On Friday the 13th of February, the City of Chicago saw the first of a planned series of parking meter rate hikes which will eventually quadruple the hourly parking rate in the downtown area. This is happening because last year the City of Chicago sold the cash flow from parking fees for approximately $1 billion to a private investment fund. (No doubt soon to be securitized and tranched into Meter-Backed Securities. Quick: tell me how to price CDS protection against the event that Daley renegs once the billion is spent.)
The deal enables Chicago Parking LLC to raise fees according to a set schedule over the next ten years. After that, further rate increases must be approved by the City Council. The contract expires in 75 years.
Why would the City go for such a deal?
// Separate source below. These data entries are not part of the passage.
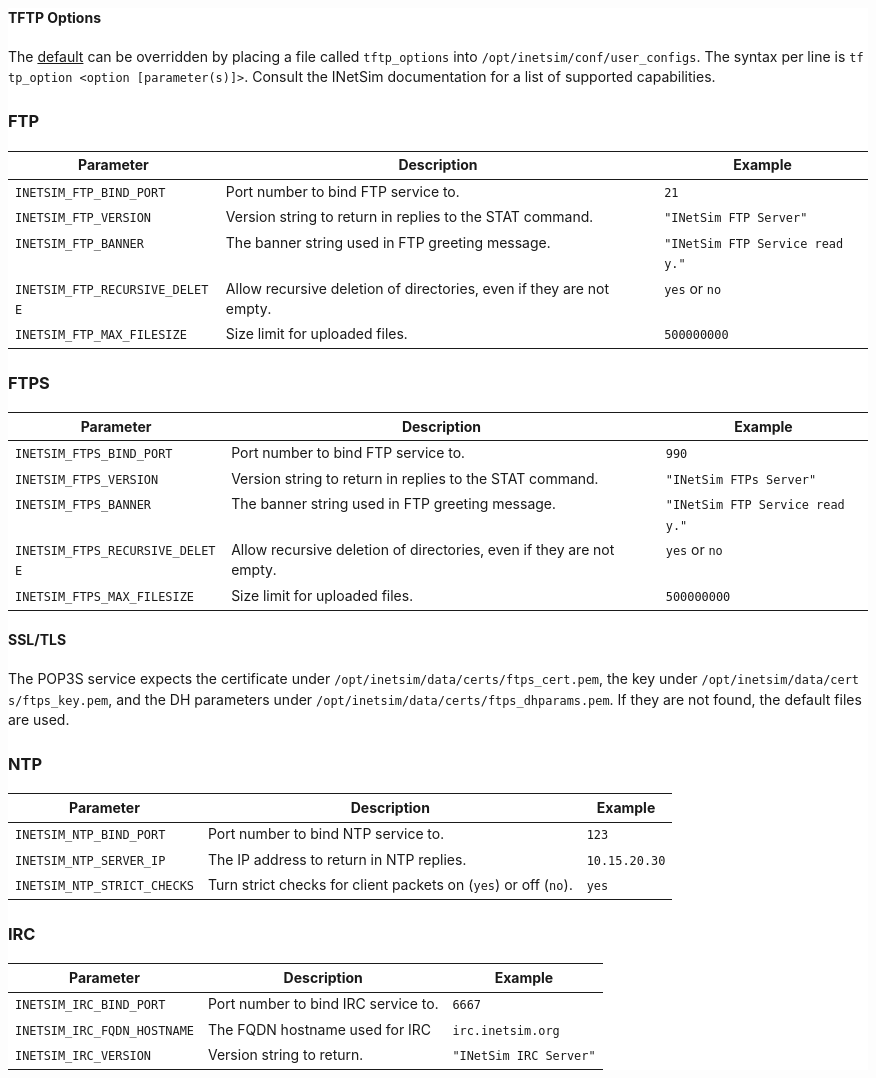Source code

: 
#### TFTP Options
The [default](default_service_configs/tftp_options) can be overridden by placing a file called `tftp_options` into `/opt/inetsim/conf/user_configs`. The syntax per line is `tftp_option <option [parameter(s)]>`. Consult the INetSim documentation for a list of supported capabilities.

### FTP
| Parameter | Description | Example |
| --- | --- | --- |
| `INETSIM_FTP_BIND_PORT` | Port number to bind FTP service to. | `21` |
| `INETSIM_FTP_VERSION` | Version string to return in replies to the STAT command. | `"INetSim FTP Server"` |
| `INETSIM_FTP_BANNER` | The banner string used in FTP greeting message. | `"INetSim FTP Service ready."` |
| `INETSIM_FTP_RECURSIVE_DELETE` | Allow recursive deletion of directories, even if they are not empty. |  `yes` or `no` |
| `INETSIM_FTP_MAX_FILESIZE` | Size limit for uploaded files. | `500000000` |

### FTPS
| Parameter | Description | Example |
| --- | --- | --- |
| `INETSIM_FTPS_BIND_PORT` | Port number to bind FTP service to. | `990` |
| `INETSIM_FTPS_VERSION` | Version string to return in replies to the STAT command. | `"INetSim FTPs Server"` |
| `INETSIM_FTPS_BANNER` | The banner string used in FTP greeting message. | `"INetSim FTP Service ready."` |
| `INETSIM_FTPS_RECURSIVE_DELETE` | Allow recursive deletion of directories, even if they are not empty. |  `yes` or `no` |
| `INETSIM_FTPS_MAX_FILESIZE` | Size limit for uploaded files. | `500000000` |

#### SSL/TLS
The POP3S service expects the certificate under `/opt/inetsim/data/certs/ftps_cert.pem`, the key under `/opt/inetsim/data/certs/ftps_key.pem`, and the DH parameters under `/opt/inetsim/data/certs/ftps_dhparams.pem`. If they are not found, the default files are used.

### NTP
| Parameter | Description | Example |
| --- | --- | --- |
| `INETSIM_NTP_BIND_PORT` | Port number to bind NTP service to. | `123` |
| `INETSIM_NTP_SERVER_IP` | The IP address to return in NTP replies. | `10.15.20.30` |
| `INETSIM_NTP_STRICT_CHECKS` | Turn strict checks for client packets on (`yes`) or off (`no`). | `yes` |

### IRC
| Parameter | Description | Example |
| --- | --- | --- |
| `INETSIM_IRC_BIND_PORT` | Port number to bind IRC service to. | `6667` |
| `INETSIM_IRC_FQDN_HOSTNAME` | The FQDN hostname used for IRC | `irc.inetsim.org` |
| `INETSIM_IRC_VERSION` | Version string to return. | `"INetSim IRC Server"` |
Yes it is starved for cash and parking meters currently hard-wired at 50 cents an hour in most of the city are long overdue for an uptick. But this just argues for a fee increase, it doesnt explain why the meters should be privatized.
The economics of privatization are straightforward in this case. The city seeks bids for the parking meter cash flow. A bidder offers an upfront payment and a schedule for price increases. The upfront payment will be no less than the present value of the cash flow as determined by the new prices. Competition will ensure that the payment will be exactly this cash flow. This means that the high bidder will be the one who demands a price that maximizes the present value of cash flows. In other words, the monopoly price.
Remember from your textbook microeconomics that the monopoly price is associated with inefficiently low quantity. Zero marginal cost doesnt make this any less damaging, in fact it implies that on many streets there will be empty spaces all day long. Cozy, inviting parking spaces will be utilized by nobody.
Again the city could set the monopoly price on its own, so we still have the puzzle of why, if the City is willing to allow monopoly pricing it has to use a private entity as its agent. The answer is not because the City wants its cash up front. Apparently it does want its cash up front but it could always just borrow against the parking cash flows.
The only answer I can come up with is a commitment problem. The City could certainly borrow against the cash flows and set the monopoly price but then the City itself would be the target of the uproar that will soon occur when drivers in the city realize that their cars are now worthless. The political pressure would force the fees to be kept low and the City would then have to find another way to finance its parking debt. In fact, foreseeing this, no lender would be willing to lend the full present value of monopoly cash flows.
By contractually delegating the fee-setting to a private agent, the City effectively commits never to lower fees so that the monopoly cash flow is guaranteed and the City can extract it all in an upfront payment.